▸ **DATA EXCERPTS**
╭──

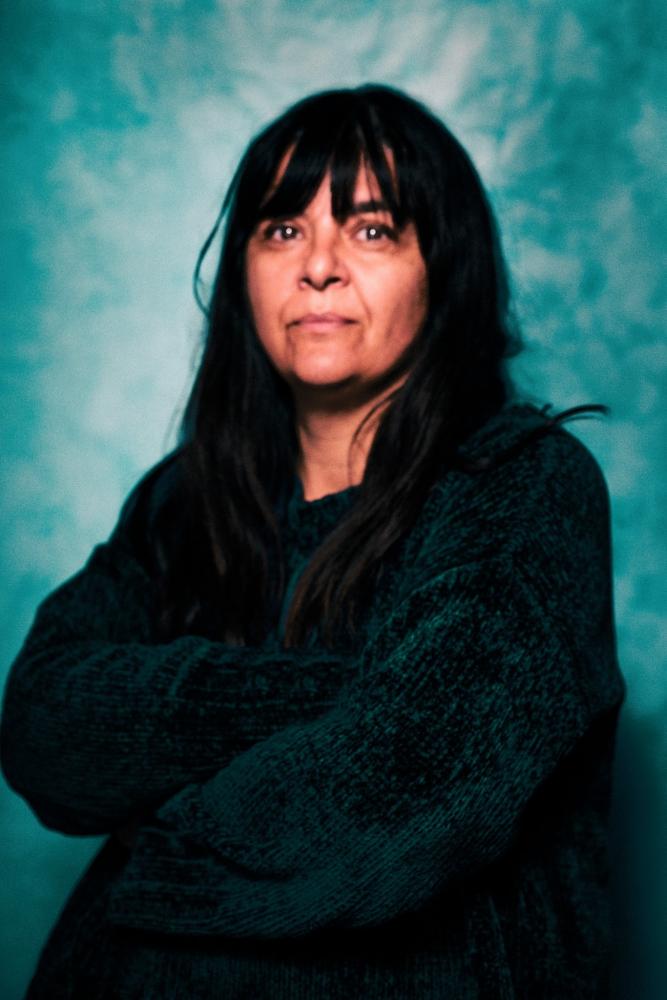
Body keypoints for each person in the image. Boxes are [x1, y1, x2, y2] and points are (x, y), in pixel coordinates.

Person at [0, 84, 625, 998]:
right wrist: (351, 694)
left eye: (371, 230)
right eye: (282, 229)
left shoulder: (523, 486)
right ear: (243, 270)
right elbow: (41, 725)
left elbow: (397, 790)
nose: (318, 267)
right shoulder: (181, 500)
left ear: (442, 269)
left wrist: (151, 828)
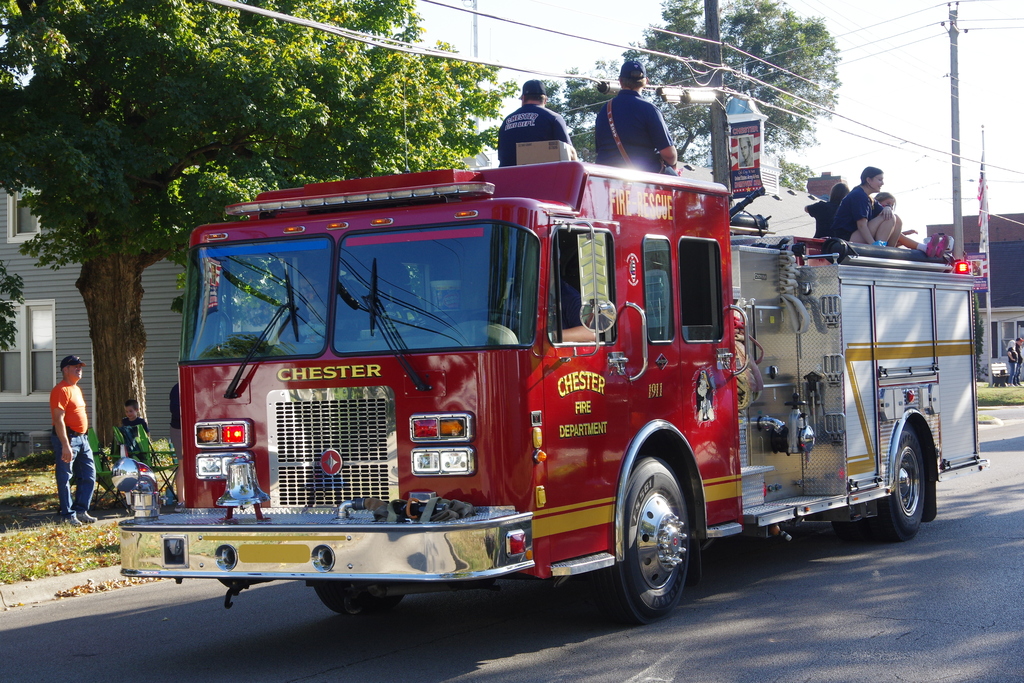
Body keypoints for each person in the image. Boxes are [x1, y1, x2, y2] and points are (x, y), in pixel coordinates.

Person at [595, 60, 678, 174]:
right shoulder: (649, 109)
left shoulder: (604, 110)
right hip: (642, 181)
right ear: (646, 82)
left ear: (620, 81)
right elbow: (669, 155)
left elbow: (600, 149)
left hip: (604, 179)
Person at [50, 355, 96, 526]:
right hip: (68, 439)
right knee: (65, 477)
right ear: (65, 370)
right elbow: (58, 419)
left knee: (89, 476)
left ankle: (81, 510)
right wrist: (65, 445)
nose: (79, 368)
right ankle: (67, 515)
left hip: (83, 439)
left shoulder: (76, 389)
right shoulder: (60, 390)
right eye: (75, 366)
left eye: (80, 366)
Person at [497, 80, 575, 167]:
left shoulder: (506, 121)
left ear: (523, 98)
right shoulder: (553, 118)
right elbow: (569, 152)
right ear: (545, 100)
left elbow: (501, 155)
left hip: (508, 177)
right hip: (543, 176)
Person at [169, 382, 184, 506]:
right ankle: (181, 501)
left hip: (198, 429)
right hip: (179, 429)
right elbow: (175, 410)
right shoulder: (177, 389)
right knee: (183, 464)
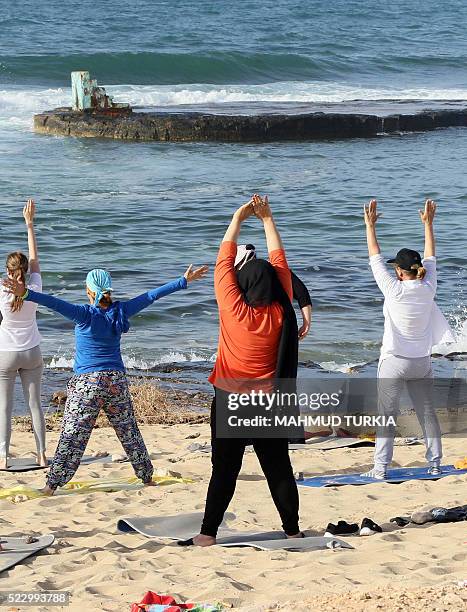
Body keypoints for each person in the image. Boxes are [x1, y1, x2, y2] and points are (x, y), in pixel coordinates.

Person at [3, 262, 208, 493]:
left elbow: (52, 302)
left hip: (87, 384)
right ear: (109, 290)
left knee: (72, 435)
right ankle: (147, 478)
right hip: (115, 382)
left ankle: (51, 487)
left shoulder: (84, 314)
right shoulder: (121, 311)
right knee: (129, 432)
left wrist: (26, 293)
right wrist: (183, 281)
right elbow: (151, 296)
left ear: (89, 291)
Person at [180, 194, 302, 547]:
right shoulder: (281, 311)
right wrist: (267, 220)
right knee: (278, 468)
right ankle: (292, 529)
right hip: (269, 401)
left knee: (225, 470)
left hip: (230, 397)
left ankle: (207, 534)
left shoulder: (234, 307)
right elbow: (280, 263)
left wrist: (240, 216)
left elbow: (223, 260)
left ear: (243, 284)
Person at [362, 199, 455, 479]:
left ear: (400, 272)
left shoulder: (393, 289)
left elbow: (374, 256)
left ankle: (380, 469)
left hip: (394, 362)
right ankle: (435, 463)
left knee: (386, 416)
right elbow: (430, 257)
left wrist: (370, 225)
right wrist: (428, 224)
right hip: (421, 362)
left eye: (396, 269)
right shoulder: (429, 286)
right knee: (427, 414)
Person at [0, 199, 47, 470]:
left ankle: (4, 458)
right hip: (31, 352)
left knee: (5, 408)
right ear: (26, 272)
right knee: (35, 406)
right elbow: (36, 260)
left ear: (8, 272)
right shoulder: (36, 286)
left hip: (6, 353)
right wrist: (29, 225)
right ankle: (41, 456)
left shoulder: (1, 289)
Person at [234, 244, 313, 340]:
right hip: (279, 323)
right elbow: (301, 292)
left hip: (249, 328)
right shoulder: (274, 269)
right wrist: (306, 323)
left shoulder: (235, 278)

╰──

▸ **EXERCISE AIM**
Please reproduce the entries above exactly, from their first line to the line holding "nose: (318, 267)" inclusive, and nothing else; the pictures stay out.

▸ **RESPONSE TO THIS EXERCISE**
Body keypoints for each person in the image. Boxes are [x1, y1, x2, y2] and points are (x, y), in pixel coordinates.

Person at [0, 84, 625, 998]:
right wrist: (351, 694)
left eye: (371, 230)
right eye: (282, 229)
left shoulder: (523, 486)
right ear: (243, 270)
right elbow: (41, 725)
left elbow: (397, 790)
nose: (318, 267)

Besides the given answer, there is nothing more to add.